Another commonly overlooked part of the way that we view a space is the lighting. Think about the way that certain lights make you feel. Florescent lighting may make you feel irritable or stressed. Warm, dim lighting may in turn make you feel tired and cozy. Think about the way that you light the spaces in your home. It can be as simple as moving that lamp out of your office or replacing the bulb with one that gives off a different kind of light. If you are going to be in a room for at least eight hors a day, it is better for your eyes and your mental state to make sure that it is lit in a way that does not distract from the work you are trying to accomplish.

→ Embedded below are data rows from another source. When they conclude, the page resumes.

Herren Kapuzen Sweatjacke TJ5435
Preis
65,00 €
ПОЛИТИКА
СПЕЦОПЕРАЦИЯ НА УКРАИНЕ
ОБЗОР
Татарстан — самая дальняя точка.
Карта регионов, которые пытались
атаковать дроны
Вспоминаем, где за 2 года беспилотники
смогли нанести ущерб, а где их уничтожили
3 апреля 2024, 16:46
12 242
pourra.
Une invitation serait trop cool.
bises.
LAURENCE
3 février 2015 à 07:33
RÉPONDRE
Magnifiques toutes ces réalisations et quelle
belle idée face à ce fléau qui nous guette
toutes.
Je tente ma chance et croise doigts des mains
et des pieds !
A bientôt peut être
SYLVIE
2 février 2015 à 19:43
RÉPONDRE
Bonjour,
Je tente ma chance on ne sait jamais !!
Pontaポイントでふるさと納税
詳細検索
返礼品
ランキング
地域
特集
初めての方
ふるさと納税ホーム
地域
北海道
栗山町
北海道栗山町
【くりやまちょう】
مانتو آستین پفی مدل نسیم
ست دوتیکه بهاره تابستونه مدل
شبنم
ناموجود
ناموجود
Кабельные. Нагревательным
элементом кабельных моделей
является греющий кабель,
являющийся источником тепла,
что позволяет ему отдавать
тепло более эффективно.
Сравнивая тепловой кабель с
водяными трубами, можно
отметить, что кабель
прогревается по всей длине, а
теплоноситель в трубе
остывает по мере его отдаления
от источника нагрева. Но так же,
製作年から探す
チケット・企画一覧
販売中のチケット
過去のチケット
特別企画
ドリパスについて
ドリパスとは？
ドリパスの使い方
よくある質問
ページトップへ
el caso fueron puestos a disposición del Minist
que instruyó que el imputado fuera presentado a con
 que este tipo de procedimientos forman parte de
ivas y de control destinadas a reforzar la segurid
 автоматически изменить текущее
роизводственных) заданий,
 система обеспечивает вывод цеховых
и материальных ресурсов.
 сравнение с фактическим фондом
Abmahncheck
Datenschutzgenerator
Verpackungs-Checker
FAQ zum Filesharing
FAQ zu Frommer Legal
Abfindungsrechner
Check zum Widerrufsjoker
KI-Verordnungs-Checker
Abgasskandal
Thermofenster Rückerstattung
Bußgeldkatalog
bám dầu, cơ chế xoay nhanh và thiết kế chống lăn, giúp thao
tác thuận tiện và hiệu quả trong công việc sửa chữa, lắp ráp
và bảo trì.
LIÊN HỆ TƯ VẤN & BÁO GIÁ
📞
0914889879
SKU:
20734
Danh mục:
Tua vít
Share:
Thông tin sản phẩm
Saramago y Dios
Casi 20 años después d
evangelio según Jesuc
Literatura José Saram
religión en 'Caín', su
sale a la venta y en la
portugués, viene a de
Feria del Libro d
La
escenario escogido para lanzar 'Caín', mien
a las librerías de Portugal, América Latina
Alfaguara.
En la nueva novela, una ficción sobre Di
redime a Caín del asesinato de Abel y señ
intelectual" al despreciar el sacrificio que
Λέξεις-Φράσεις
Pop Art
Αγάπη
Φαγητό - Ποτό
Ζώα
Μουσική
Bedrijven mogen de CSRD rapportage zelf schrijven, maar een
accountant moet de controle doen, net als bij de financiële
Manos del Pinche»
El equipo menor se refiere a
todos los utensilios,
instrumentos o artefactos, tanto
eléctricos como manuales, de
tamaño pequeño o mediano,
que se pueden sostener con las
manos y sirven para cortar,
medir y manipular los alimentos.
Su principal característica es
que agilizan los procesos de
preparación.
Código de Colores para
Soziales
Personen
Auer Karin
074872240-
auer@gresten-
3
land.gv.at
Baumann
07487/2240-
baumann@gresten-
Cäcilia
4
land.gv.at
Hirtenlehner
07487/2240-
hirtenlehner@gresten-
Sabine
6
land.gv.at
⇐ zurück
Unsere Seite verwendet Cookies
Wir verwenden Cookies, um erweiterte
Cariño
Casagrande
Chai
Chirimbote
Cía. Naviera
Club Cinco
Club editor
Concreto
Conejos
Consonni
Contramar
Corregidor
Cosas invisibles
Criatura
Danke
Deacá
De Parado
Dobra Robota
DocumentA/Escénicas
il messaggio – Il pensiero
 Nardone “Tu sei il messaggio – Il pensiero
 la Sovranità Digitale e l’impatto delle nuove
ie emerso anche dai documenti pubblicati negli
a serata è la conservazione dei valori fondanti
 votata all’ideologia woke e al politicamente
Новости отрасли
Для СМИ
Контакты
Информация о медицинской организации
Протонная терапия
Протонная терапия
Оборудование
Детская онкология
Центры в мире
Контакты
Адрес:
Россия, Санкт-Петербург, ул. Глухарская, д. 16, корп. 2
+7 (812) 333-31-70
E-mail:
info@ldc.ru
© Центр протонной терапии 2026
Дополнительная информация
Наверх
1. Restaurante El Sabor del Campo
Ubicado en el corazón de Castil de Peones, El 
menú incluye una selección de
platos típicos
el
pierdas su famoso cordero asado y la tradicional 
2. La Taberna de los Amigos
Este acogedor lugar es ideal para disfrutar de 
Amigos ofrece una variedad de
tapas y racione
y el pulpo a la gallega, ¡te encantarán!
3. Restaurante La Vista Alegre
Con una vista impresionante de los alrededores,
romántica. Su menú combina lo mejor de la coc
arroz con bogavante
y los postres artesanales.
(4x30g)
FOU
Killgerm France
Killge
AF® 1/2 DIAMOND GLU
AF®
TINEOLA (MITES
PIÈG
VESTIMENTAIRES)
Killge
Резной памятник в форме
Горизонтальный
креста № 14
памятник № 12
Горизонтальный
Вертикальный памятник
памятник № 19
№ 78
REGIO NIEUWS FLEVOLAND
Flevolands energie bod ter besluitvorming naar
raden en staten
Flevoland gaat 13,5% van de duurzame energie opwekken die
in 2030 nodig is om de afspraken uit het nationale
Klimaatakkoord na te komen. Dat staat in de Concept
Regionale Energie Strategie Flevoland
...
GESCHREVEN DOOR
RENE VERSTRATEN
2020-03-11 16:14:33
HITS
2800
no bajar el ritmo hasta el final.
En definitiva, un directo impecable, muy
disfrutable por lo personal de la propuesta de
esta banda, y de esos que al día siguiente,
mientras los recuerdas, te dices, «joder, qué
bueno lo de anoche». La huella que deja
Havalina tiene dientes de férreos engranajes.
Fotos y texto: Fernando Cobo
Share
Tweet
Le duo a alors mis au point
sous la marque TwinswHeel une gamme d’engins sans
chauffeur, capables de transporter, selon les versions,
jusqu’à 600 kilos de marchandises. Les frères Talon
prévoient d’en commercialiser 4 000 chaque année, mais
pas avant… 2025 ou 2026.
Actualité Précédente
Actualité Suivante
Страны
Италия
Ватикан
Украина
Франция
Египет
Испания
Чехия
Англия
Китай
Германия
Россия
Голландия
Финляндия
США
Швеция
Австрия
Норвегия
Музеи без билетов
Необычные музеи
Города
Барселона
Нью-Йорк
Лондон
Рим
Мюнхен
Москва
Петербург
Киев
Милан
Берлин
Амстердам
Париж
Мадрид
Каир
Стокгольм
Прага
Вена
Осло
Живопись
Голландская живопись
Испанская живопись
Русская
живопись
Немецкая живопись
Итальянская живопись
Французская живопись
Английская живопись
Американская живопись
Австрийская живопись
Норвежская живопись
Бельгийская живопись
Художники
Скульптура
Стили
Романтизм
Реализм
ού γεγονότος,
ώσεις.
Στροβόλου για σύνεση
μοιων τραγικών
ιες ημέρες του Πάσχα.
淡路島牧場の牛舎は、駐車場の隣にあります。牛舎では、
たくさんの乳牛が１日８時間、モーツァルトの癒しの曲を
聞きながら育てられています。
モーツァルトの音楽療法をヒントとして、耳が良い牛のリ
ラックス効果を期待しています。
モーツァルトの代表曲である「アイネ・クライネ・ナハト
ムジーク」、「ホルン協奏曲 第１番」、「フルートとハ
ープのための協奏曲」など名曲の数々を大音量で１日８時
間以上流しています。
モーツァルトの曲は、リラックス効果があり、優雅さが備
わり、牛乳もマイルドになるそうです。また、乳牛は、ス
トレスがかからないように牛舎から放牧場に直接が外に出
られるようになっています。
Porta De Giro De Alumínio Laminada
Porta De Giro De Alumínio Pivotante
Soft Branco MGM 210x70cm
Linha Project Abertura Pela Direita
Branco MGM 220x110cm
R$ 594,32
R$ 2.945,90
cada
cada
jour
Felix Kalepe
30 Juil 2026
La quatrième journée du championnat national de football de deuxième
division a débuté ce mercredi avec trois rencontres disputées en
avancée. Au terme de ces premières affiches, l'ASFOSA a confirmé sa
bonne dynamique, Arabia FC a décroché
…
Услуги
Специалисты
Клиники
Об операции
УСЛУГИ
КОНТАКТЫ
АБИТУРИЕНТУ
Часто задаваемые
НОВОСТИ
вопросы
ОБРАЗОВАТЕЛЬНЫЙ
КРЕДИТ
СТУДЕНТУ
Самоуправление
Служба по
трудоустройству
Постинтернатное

Separation of Home and Work
Separating work from home life when the two share a space can be tricky for anyone to achieve, especially when you can tend to be a bit of a workaholic or when you have trouble focusing on work to begin with, but there are some things that can help you to achieve this. While the same things will not work for everyone, these are some that may help you.
Fake Your Commute
This suggestion may sound a little ridiculous at first, but when you really think about it, it makes so much sense. For a lot of people their commute to work is a transitional period of shaking off sleep, drinking their morning coffee, listening to music or catching up on the morning news. Whether consciously or subconsciously they are transitioning from their at home state to their working state. When working from home, you are no longer giving your brain that time to shift. A fake commute whether it is a short drive, a walk, a bike ride, or a run to get coffee, can help you to replicate that mental transition, and return to your home office ready to tackle the day. Repeating this at the end of your work day can also help you to transition back out of this state and help you to destress and enjoy the rest of your day.
Separate Your Spaces
This may seem like an obvious one but it is, nonetheless, incredibly important. Unless you are a master of compartmentalization, spending all day in bed in your PJs while trying to focus on work, will most likely cause a decrease in productivity. Dedicating a specific space to your work will help to mentally separate that place for you, making it easier to focus on work during the work day, as well as to leave your work in that space when the work day is over.